Whilst most perceptions of Australia are for it’s stunning beaches, kangaroos and glorious weather, Melbourne it has to be said, takes more of a European approach. With a restaurant and bar scene that’s difficult to match anywhere in the world, along with its love for theater, art, fitness, sport, fashion and cosmopolitan lifestyle, it’s easy to see why Melbourne is the most livable city in the world.
One of the main reasons Melbourne evokes that European flair that you’d find in the streets of Rome, Paris or Lisbon is its quirky and personality-filled laneways. When visitors come to Melbourne, they sometimes feel at odds with where they should go, what they should see. But with its laneways and indulging persona, Melbourne is about wandering, snacking and seeing things up close.
And in some of Melbourne’s best laneways, you can do all of that.
Hardware Lane stands out as Melbourne’s most popular laneway for dining out. Sandwiched in between Bourke and Lonsdale Street, Hardware Lane has a flurry of different cuisines on offer including Italian, Mexican, Australian and Asian flavors. Soft spoken yet insistent hosts will attempt to lure you, as they represent their respective venues and restaurants That of course, is all part of the experience and it’s better to embrace the vibrant atmosphere than to deny it.
The setting is charming, with candles to light up the table setting, signage of all shapes and sizes, and buildings over a century old still standing firm.

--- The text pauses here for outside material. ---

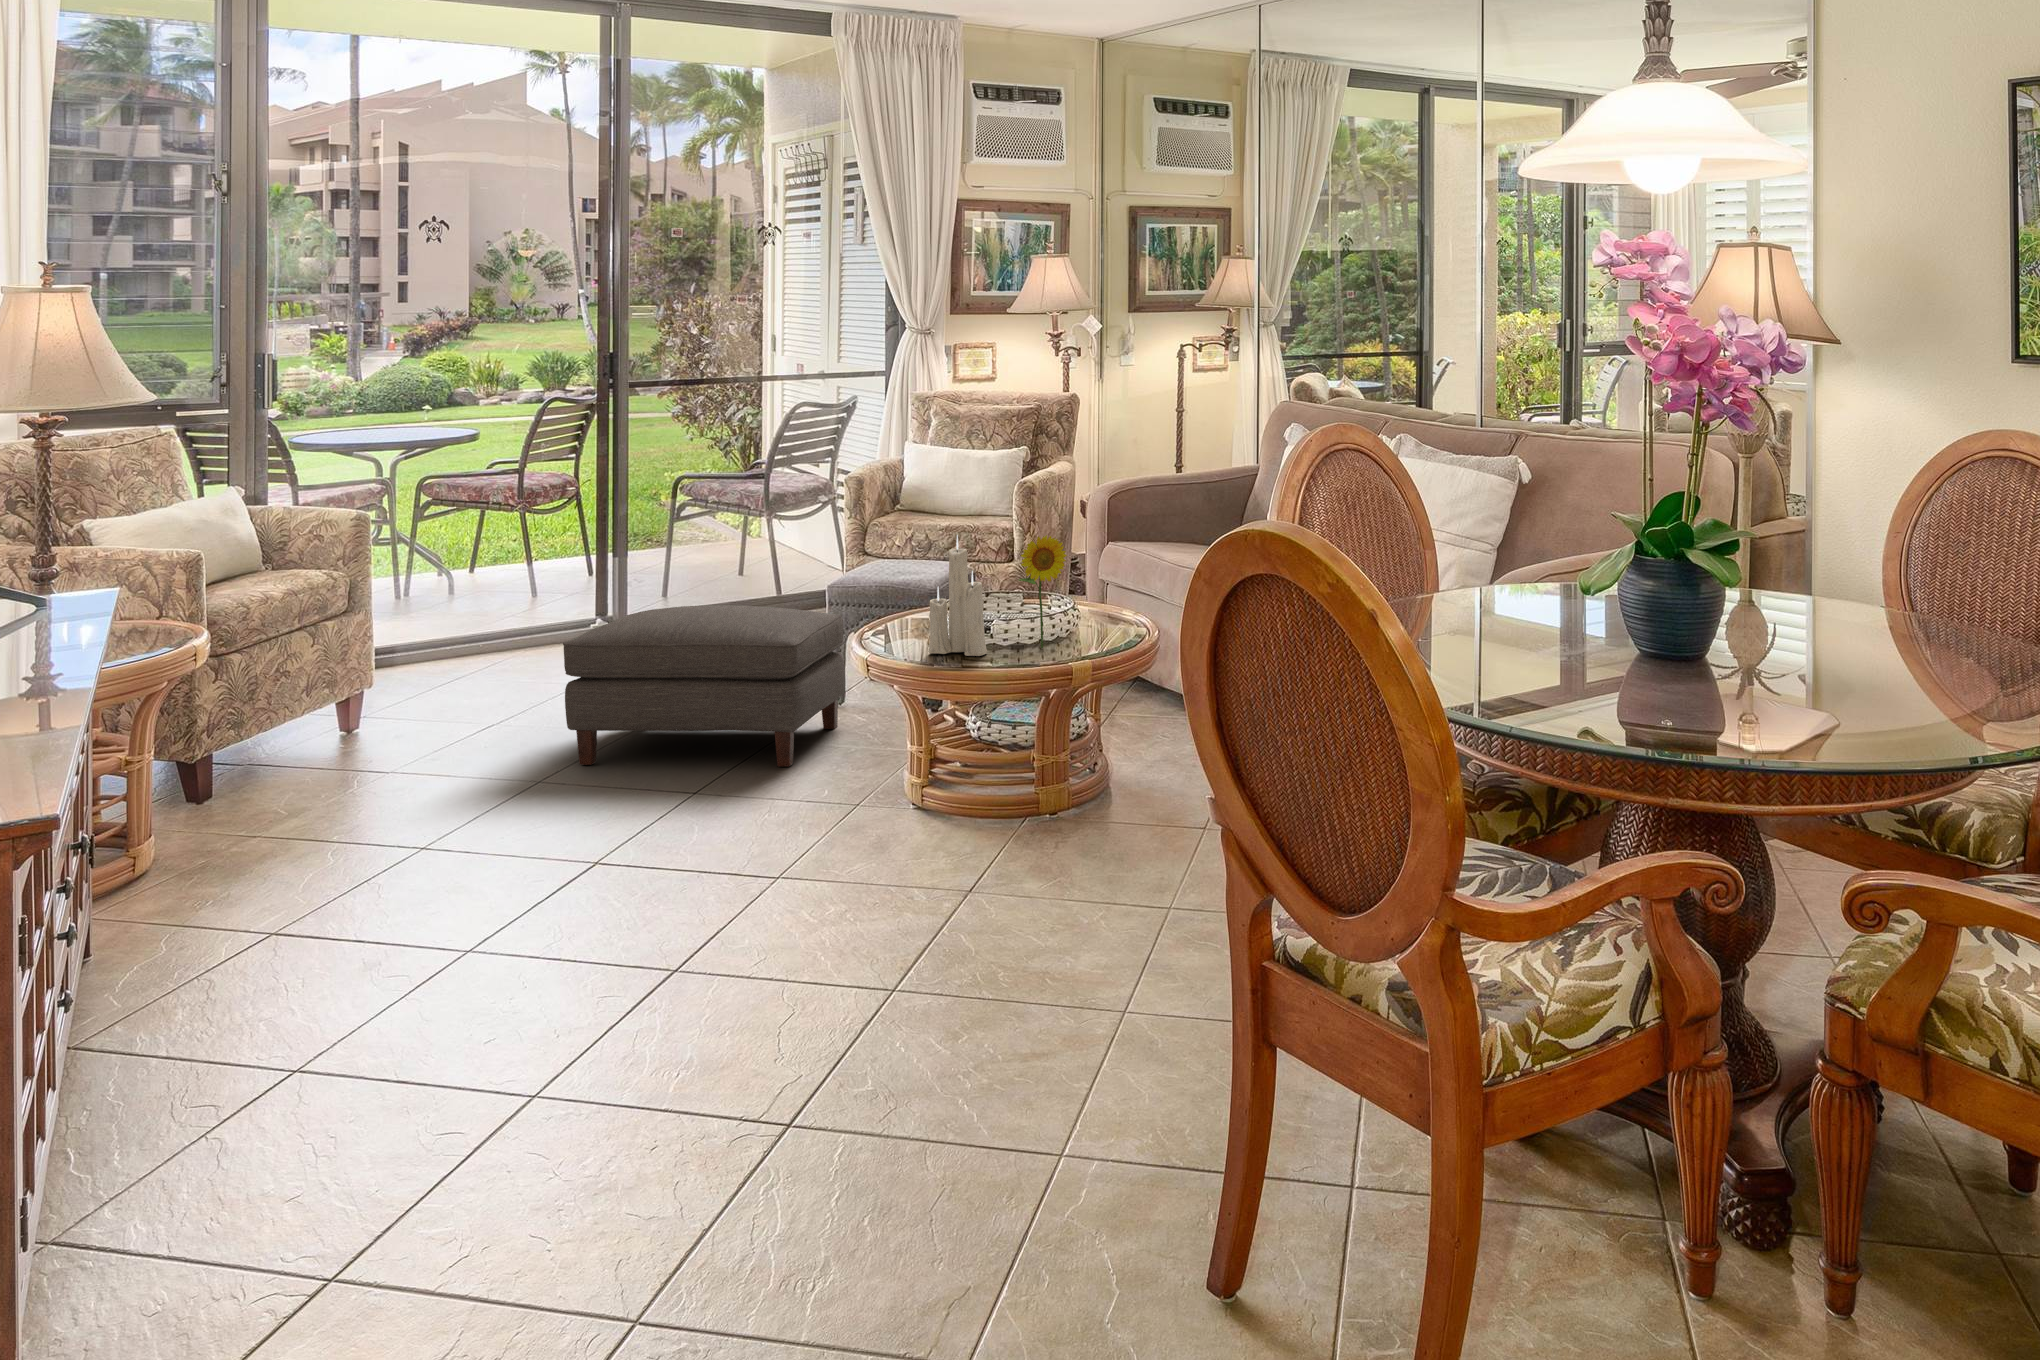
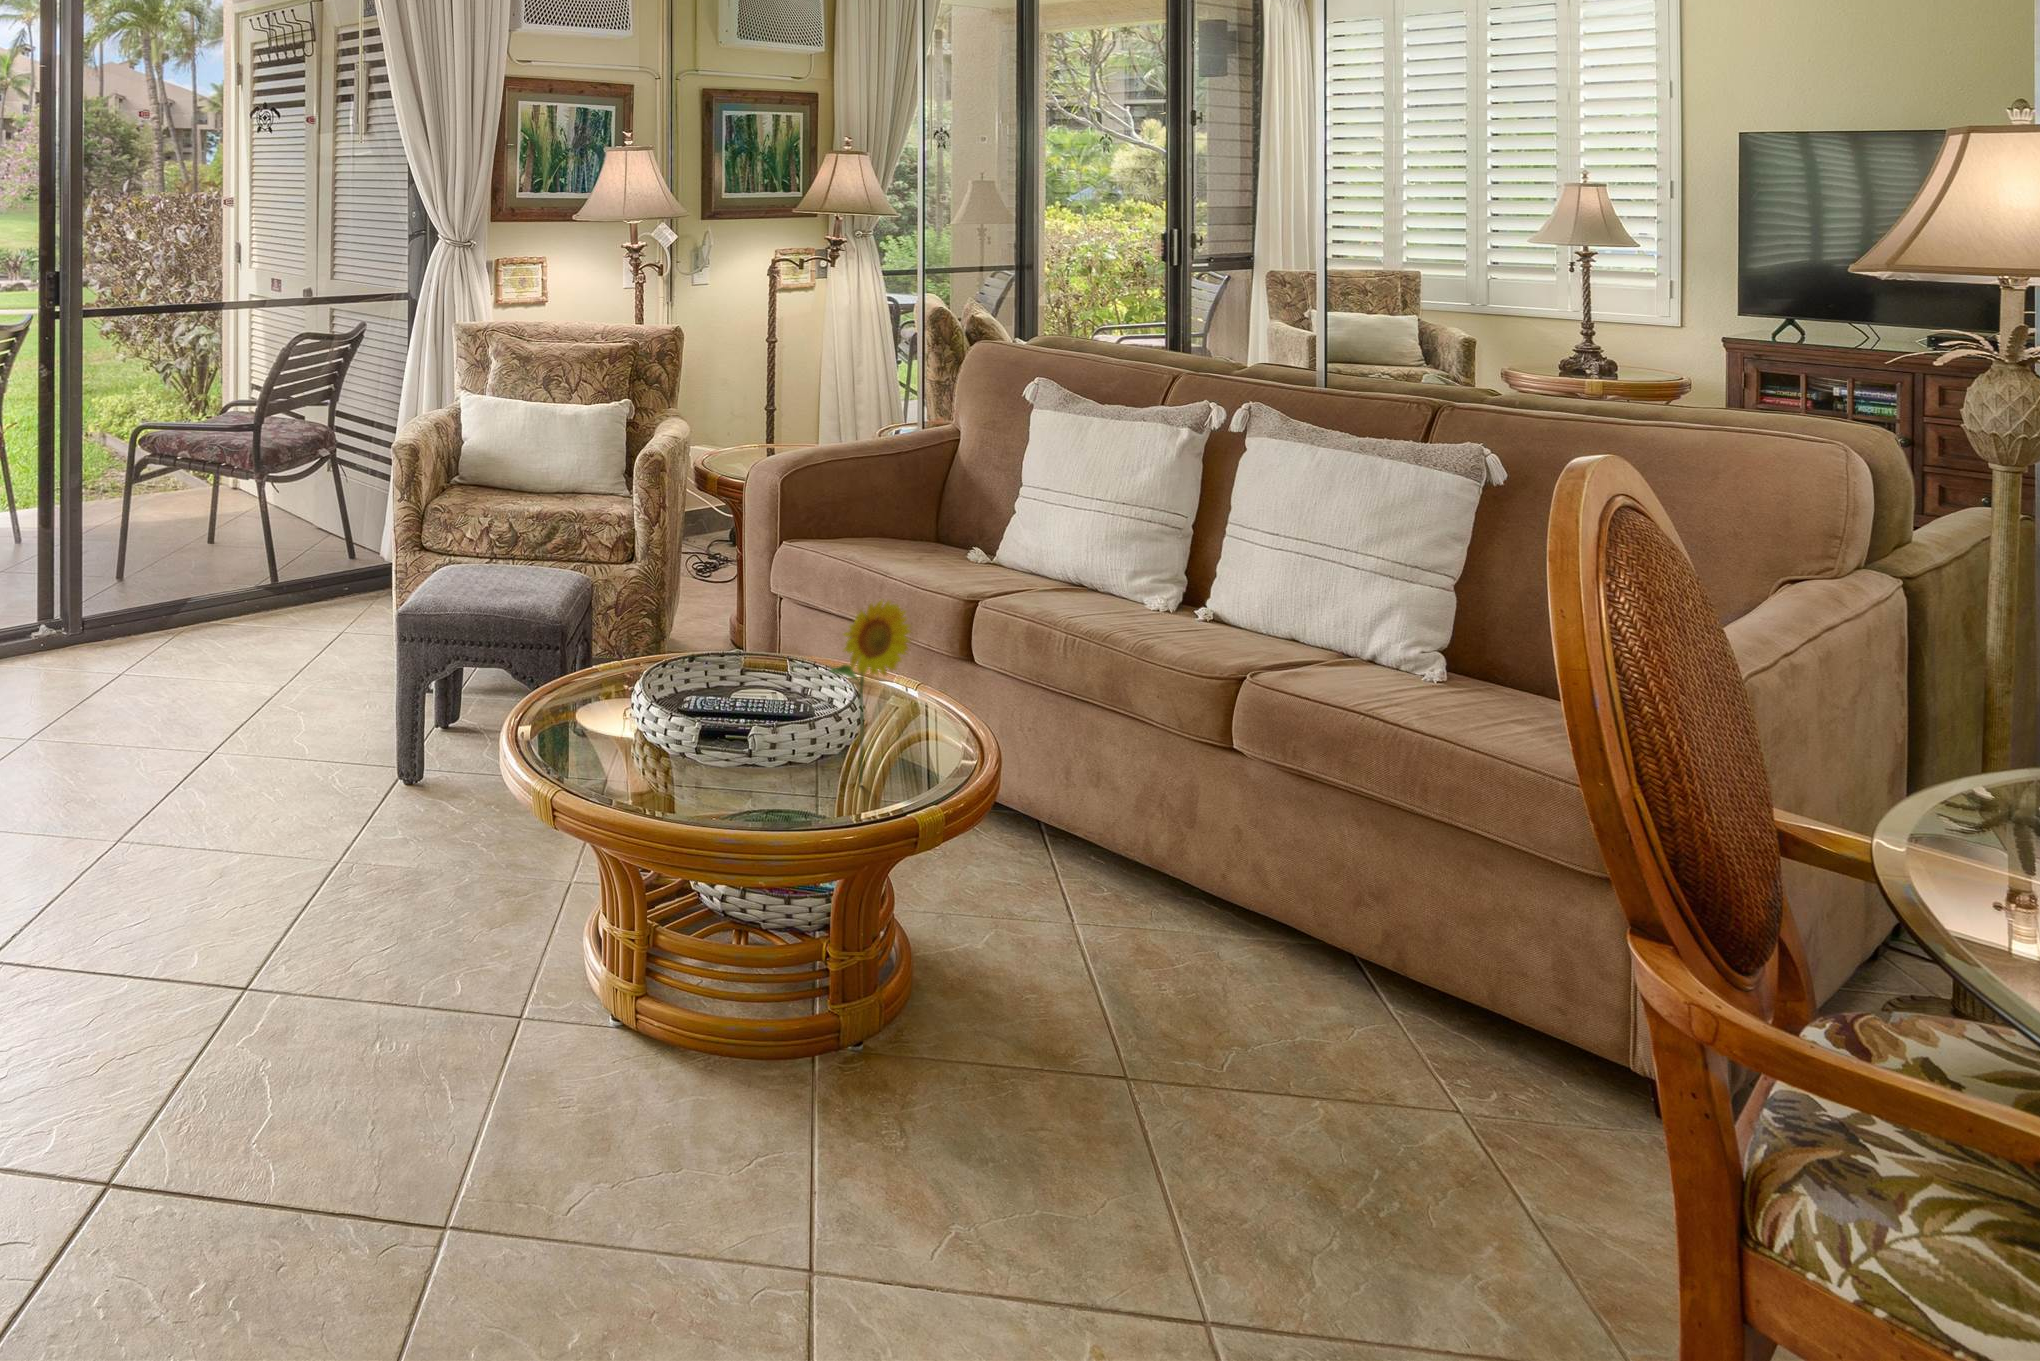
candle: present [928,535,987,656] -> none [678,584,779,806]
ottoman: present [563,605,845,767] -> none [34,667,451,946]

If you want to try Kangaroo meat, and one of Melbourne’s newest high rated restaurants on Trip Advisor, Grill Steak Seafood. If you love a constant upbeat vibe with modern, Italian and Mediterranean cuisine, head to Max Restaurant. If you love fresh, sustainable and nothing short of outstanding seafood, head over to Claypots Barborossa.

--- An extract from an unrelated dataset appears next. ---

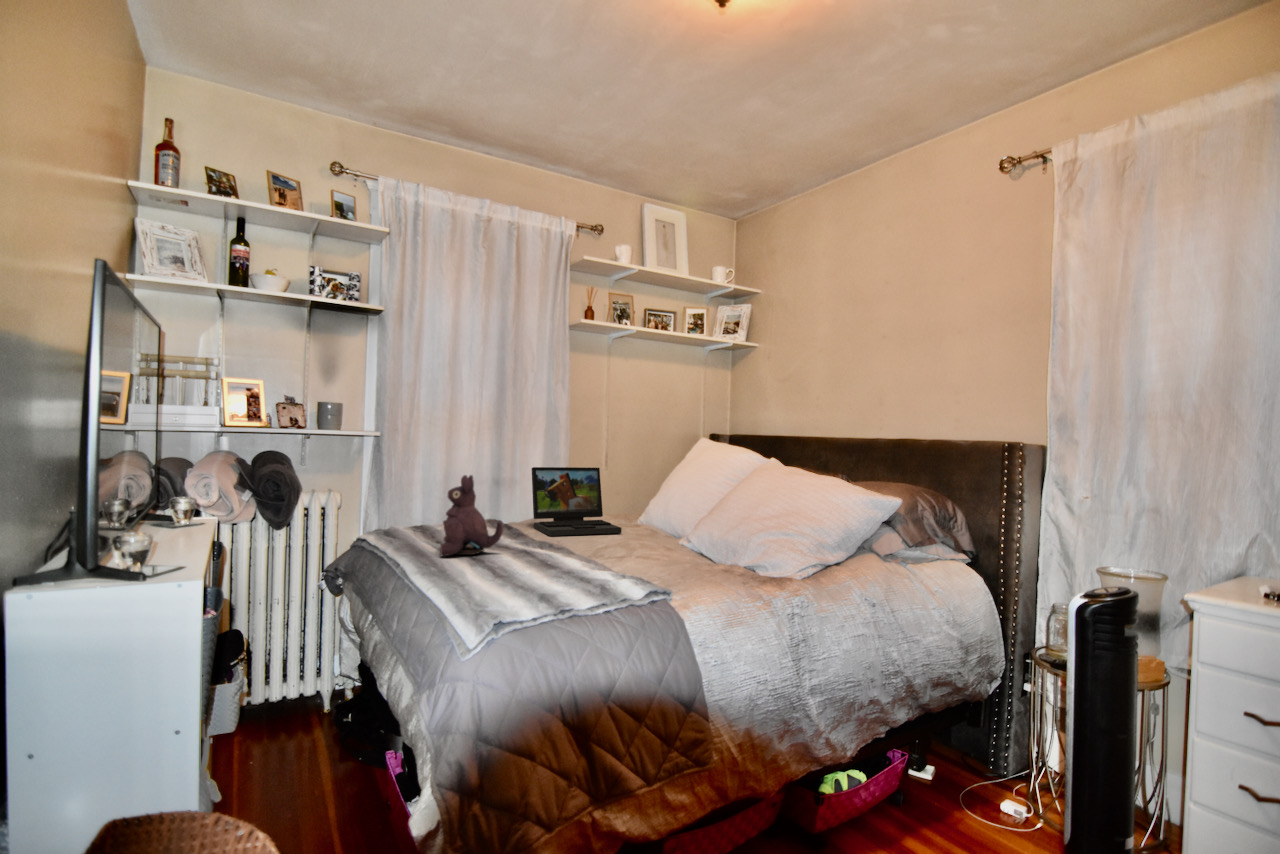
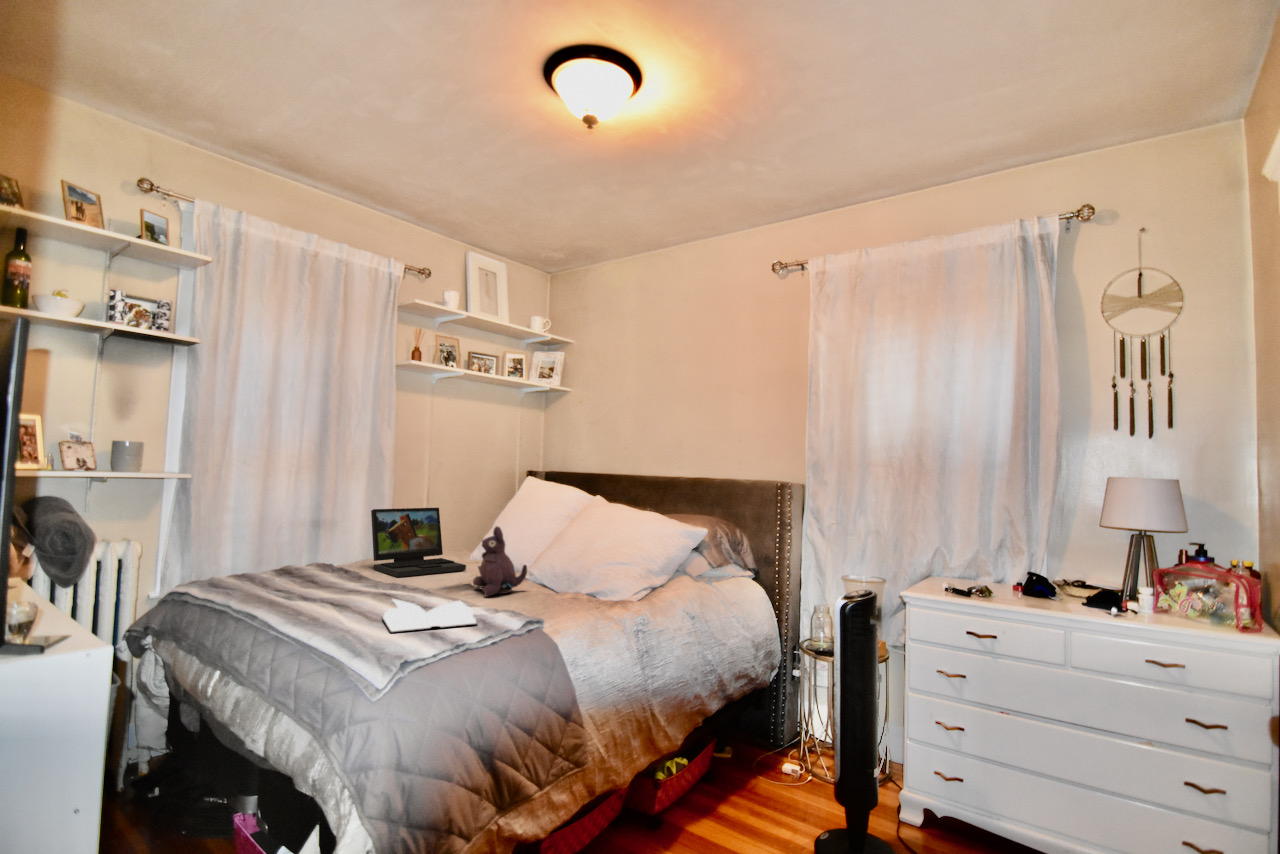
plush toy: present [440,475,503,556] -> present [473,526,527,597]
book: none [500,555,593,590] -> present [382,599,477,633]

Degraves Street and Centre Place get mixed up because they’re directly across each other. Nevertheless, these two laneways are just across the road from Flinders Street Station, the entrance to Melbourne’s CBD. Degraves is the wider of the two, and although seen as a ‘laneway’ it’s actually a street.
With a vibe and visuals that you’d expect from Paris, it’s Italian styled cafes that you’ll see most; although there’s plenty of Tapas-influenced choices to choose from, too.
Centre Place is smaller, more run-down and grungy, yet that’s exactly what we like. It’s not as popular as Degraves, but it may have a little more personality about it. With tons of cheap eats here, you’ll be in budget food heaven. If Degraves looks like Paris then Centre Place looks more like Rome, except with soups, sandwiches and wraps will be on the menus.
With all these options that just smash you in the face, we think it’s best you make your own decision on food; there are too many to name! Saying that, if you want to get away from it all, there’s a ‘secret bar’ called Hell’s Kitchen on Centre Place. It’s a floor above, so finding the stairs to the bar might be tricky, but worth the mini-adventure.
Laneways aren’t just meant to for food and drinks in Melbourne, and Hosier Lane it’s arguably the city’s most photogenic. A palette of colors from all sides and angles will beckon, showcasing some of the raw and underground talents of Melbourne’s artists. From pastels to stencils to spray-painted murals, Hosier Lane is the best laneway for street art. Yet, it’ll be difficult to enjoy these walls of color among troves of onlookers, so head there before the usual city rush hour, perhaps before 8 a.m.
If you ask any Melbournian music fan about which lanes to visit, AC/DC Lane will be the first one they’ll mention. The famous band drove through Melbourne’s CBD streets and laneways over 40 years ago, and the memory is kept alive in this laneway with it’s many murals of the band.
Cherry Bar won’t let you down if you want a few drinks and to listen to some real rock and roll music. This place is always lively and busy, so visit with your dancing shoes on.